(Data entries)
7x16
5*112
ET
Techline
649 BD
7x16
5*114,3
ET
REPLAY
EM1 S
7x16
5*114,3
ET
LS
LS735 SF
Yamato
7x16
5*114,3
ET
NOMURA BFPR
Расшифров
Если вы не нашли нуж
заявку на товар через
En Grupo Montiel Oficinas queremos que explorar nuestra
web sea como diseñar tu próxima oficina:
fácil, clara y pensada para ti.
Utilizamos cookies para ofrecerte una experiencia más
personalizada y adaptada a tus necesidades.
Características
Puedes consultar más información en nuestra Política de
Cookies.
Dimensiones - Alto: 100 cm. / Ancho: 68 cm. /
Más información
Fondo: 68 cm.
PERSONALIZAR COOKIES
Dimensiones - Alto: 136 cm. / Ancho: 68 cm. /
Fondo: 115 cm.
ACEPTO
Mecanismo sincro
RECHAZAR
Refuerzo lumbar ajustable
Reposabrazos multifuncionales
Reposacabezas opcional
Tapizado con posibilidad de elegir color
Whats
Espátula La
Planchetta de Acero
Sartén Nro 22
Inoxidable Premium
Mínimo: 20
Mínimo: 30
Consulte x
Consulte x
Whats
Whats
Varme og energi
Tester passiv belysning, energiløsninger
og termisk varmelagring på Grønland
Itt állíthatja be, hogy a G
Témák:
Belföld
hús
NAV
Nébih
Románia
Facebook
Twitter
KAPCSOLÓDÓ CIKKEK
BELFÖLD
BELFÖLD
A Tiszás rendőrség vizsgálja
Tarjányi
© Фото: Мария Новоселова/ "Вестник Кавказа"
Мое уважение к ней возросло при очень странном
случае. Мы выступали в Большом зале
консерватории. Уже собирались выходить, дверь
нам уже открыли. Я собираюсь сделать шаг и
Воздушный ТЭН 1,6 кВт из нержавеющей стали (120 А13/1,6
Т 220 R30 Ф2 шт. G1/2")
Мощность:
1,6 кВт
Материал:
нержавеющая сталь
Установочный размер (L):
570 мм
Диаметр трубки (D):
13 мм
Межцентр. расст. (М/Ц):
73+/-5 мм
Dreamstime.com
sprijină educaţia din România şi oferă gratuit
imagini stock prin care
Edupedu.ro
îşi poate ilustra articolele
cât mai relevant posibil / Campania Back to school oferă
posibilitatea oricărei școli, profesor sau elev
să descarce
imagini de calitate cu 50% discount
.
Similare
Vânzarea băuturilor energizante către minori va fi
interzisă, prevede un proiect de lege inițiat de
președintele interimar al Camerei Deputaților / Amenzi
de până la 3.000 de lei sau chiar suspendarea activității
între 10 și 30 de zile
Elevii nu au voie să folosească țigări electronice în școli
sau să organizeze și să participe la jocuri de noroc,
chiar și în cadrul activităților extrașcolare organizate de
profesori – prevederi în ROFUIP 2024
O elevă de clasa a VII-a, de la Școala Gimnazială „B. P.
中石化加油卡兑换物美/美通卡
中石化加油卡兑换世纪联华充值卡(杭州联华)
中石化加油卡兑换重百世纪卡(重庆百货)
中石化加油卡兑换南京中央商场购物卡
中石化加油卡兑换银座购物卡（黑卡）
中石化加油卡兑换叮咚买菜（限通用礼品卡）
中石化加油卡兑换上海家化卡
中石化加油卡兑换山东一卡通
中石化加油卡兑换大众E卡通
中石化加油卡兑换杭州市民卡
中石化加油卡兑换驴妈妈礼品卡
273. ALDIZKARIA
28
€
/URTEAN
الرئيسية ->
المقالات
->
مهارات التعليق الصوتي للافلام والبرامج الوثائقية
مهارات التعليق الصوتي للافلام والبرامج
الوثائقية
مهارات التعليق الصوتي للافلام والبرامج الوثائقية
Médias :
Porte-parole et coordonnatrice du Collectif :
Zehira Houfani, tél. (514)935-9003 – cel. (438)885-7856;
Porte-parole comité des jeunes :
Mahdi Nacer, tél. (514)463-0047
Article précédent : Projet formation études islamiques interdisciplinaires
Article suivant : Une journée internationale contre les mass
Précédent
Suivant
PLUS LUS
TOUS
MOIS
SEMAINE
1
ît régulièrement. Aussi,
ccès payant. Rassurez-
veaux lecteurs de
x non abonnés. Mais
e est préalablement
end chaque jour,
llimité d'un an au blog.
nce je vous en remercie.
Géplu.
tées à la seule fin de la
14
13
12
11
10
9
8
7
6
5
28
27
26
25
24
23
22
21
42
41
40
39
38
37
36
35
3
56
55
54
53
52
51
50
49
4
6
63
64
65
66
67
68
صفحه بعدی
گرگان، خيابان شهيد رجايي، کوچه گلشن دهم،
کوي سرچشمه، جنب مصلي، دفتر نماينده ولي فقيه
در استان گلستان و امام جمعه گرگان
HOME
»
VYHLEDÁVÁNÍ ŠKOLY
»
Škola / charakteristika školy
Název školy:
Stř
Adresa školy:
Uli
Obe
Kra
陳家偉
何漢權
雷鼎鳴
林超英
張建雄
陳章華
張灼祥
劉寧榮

■ **Task directions**: Restate every line of the data word for word.

■ **Solution to the exercise**:
7x16
5*112
ET
Techline
649 BD
7x16
5*114,3
ET
REPLAY
EM1 S
7x16
5*114,3
ET
LS
LS735 SF
Yamato
7x16
5*114,3
ET
NOMURA BFPR
Расшифров
Если вы не нашли нуж
заявку на товар через
En Grupo Montiel Oficinas queremos que explorar nuestra
web sea como diseñar tu próxima oficina:
fácil, clara y pensada para ti.
Utilizamos cookies para ofrecerte una experiencia más
personalizada y adaptada a tus necesidades.
Características
Puedes consultar más información en nuestra Política de
Cookies.
Dimensiones - Alto: 100 cm. / Ancho: 68 cm. /
Más información
Fondo: 68 cm.
PERSONALIZAR COOKIES
Dimensiones - Alto: 136 cm. / Ancho: 68 cm. /
Fondo: 115 cm.
ACEPTO
Mecanismo sincro
RECHAZAR
Refuerzo lumbar ajustable
Reposabrazos multifuncionales
Reposacabezas opcional
Tapizado con posibilidad de elegir color
Whats
Espátula La
Planchetta de Acero
Sartén Nro 22
Inoxidable Premium
Mínimo: 20
Mínimo: 30
Consulte x
Consulte x
Whats
Whats
Varme og energi
Tester passiv belysning, energiløsninger
og termisk varmelagring på Grønland
Itt állíthatja be, hogy a G
Témák:
Belföld
hús
NAV
Nébih
Románia
Facebook
Twitter
KAPCSOLÓDÓ CIKKEK
BELFÖLD
BELFÖLD
A Tiszás rendőrség vizsgálja
Tarjányi
© Фото: Мария Новоселова/ "Вестник Кавказа"
Мое уважение к ней возросло при очень странном
случае. Мы выступали в Большом зале
консерватории. Уже собирались выходить, дверь
нам уже открыли. Я собираюсь сделать шаг и
Воздушный ТЭН 1,6 кВт из нержавеющей стали (120 А13/1,6
Т 220 R30 Ф2 шт. G1/2")
Мощность:
1,6 кВт
Материал:
нержавеющая сталь
Установочный размер (L):
570 мм
Диаметр трубки (D):
13 мм
Межцентр. расст. (М/Ц):
73+/-5 мм
Dreamstime.com
sprijină educaţia din România şi oferă gratuit
imagini stock prin care
Edupedu.ro
îşi poate ilustra articolele
cât mai relevant posibil / Campania Back to school oferă
posibilitatea oricărei școli, profesor sau elev
să descarce
imagini de calitate cu 50% discount
.
Similare
Vânzarea băuturilor energizante către minori va fi
interzisă, prevede un proiect de lege inițiat de
președintele interimar al Camerei Deputaților / Amenzi
de până la 3.000 de lei sau chiar suspendarea activității
între 10 și 30 de zile
Elevii nu au voie să folosească țigări electronice în școli
sau să organizeze și să participe la jocuri de noroc,
chiar și în cadrul activităților extrașcolare organizate de
profesori – prevederi în ROFUIP 2024
O elevă de clasa a VII-a, de la Școala Gimnazială „B. P.
中石化加油卡兑换物美/美通卡
中石化加油卡兑换世纪联华充值卡(杭州联华)
中石化加油卡兑换重百世纪卡(重庆百货)
中石化加油卡兑换南京中央商场购物卡
中石化加油卡兑换银座购物卡（黑卡）
中石化加油卡兑换叮咚买菜（限通用礼品卡）
中石化加油卡兑换上海家化卡
中石化加油卡兑换山东一卡通
中石化加油卡兑换大众E卡通
中石化加油卡兑换杭州市民卡
中石化加油卡兑换驴妈妈礼品卡
273. ALDIZKARIA
28
€
/URTEAN
الرئيسية ->
المقالات
->
مهارات التعليق الصوتي للافلام والبرامج الوثائقية
مهارات التعليق الصوتي للافلام والبرامج
الوثائقية
مهارات التعليق الصوتي للافلام والبرامج الوثائقية
Médias :
Porte-parole et coordonnatrice du Collectif :
Zehira Houfani, tél. (514)935-9003 – cel. (438)885-7856;
Porte-parole comité des jeunes :
Mahdi Nacer, tél. (514)463-0047
Article précédent : Projet formation études islamiques interdisciplinaires
Article suivant : Une journée internationale contre les mass
Précédent
Suivant
PLUS LUS
TOUS
MOIS
SEMAINE
1
ît régulièrement. Aussi,
ccès payant. Rassurez-
veaux lecteurs de
x non abonnés. Mais
e est préalablement
end chaque jour,
llimité d'un an au blog.
nce je vous en remercie.
Géplu.
tées à la seule fin de la
14
13
12
11
10
9
8
7
6
5
28
27
26
25
24
23
22
21
42
41
40
39
38
37
36
35
3
56
55
54
53
52
51
50
49
4
6
63
64
65
66
67
68
صفحه بعدی
گرگان، خيابان شهيد رجايي، کوچه گلشن دهم،
کوي سرچشمه، جنب مصلي، دفتر نماينده ولي فقيه
در استان گلستان و امام جمعه گرگان
HOME
»
VYHLEDÁVÁNÍ ŠKOLY
»
Škola / charakteristika školy
Název školy:
Stř
Adresa školy:
Uli
Obe
Kra
陳家偉
何漢權
雷鼎鳴
林超英
張建雄
陳章華
張灼祥
劉寧榮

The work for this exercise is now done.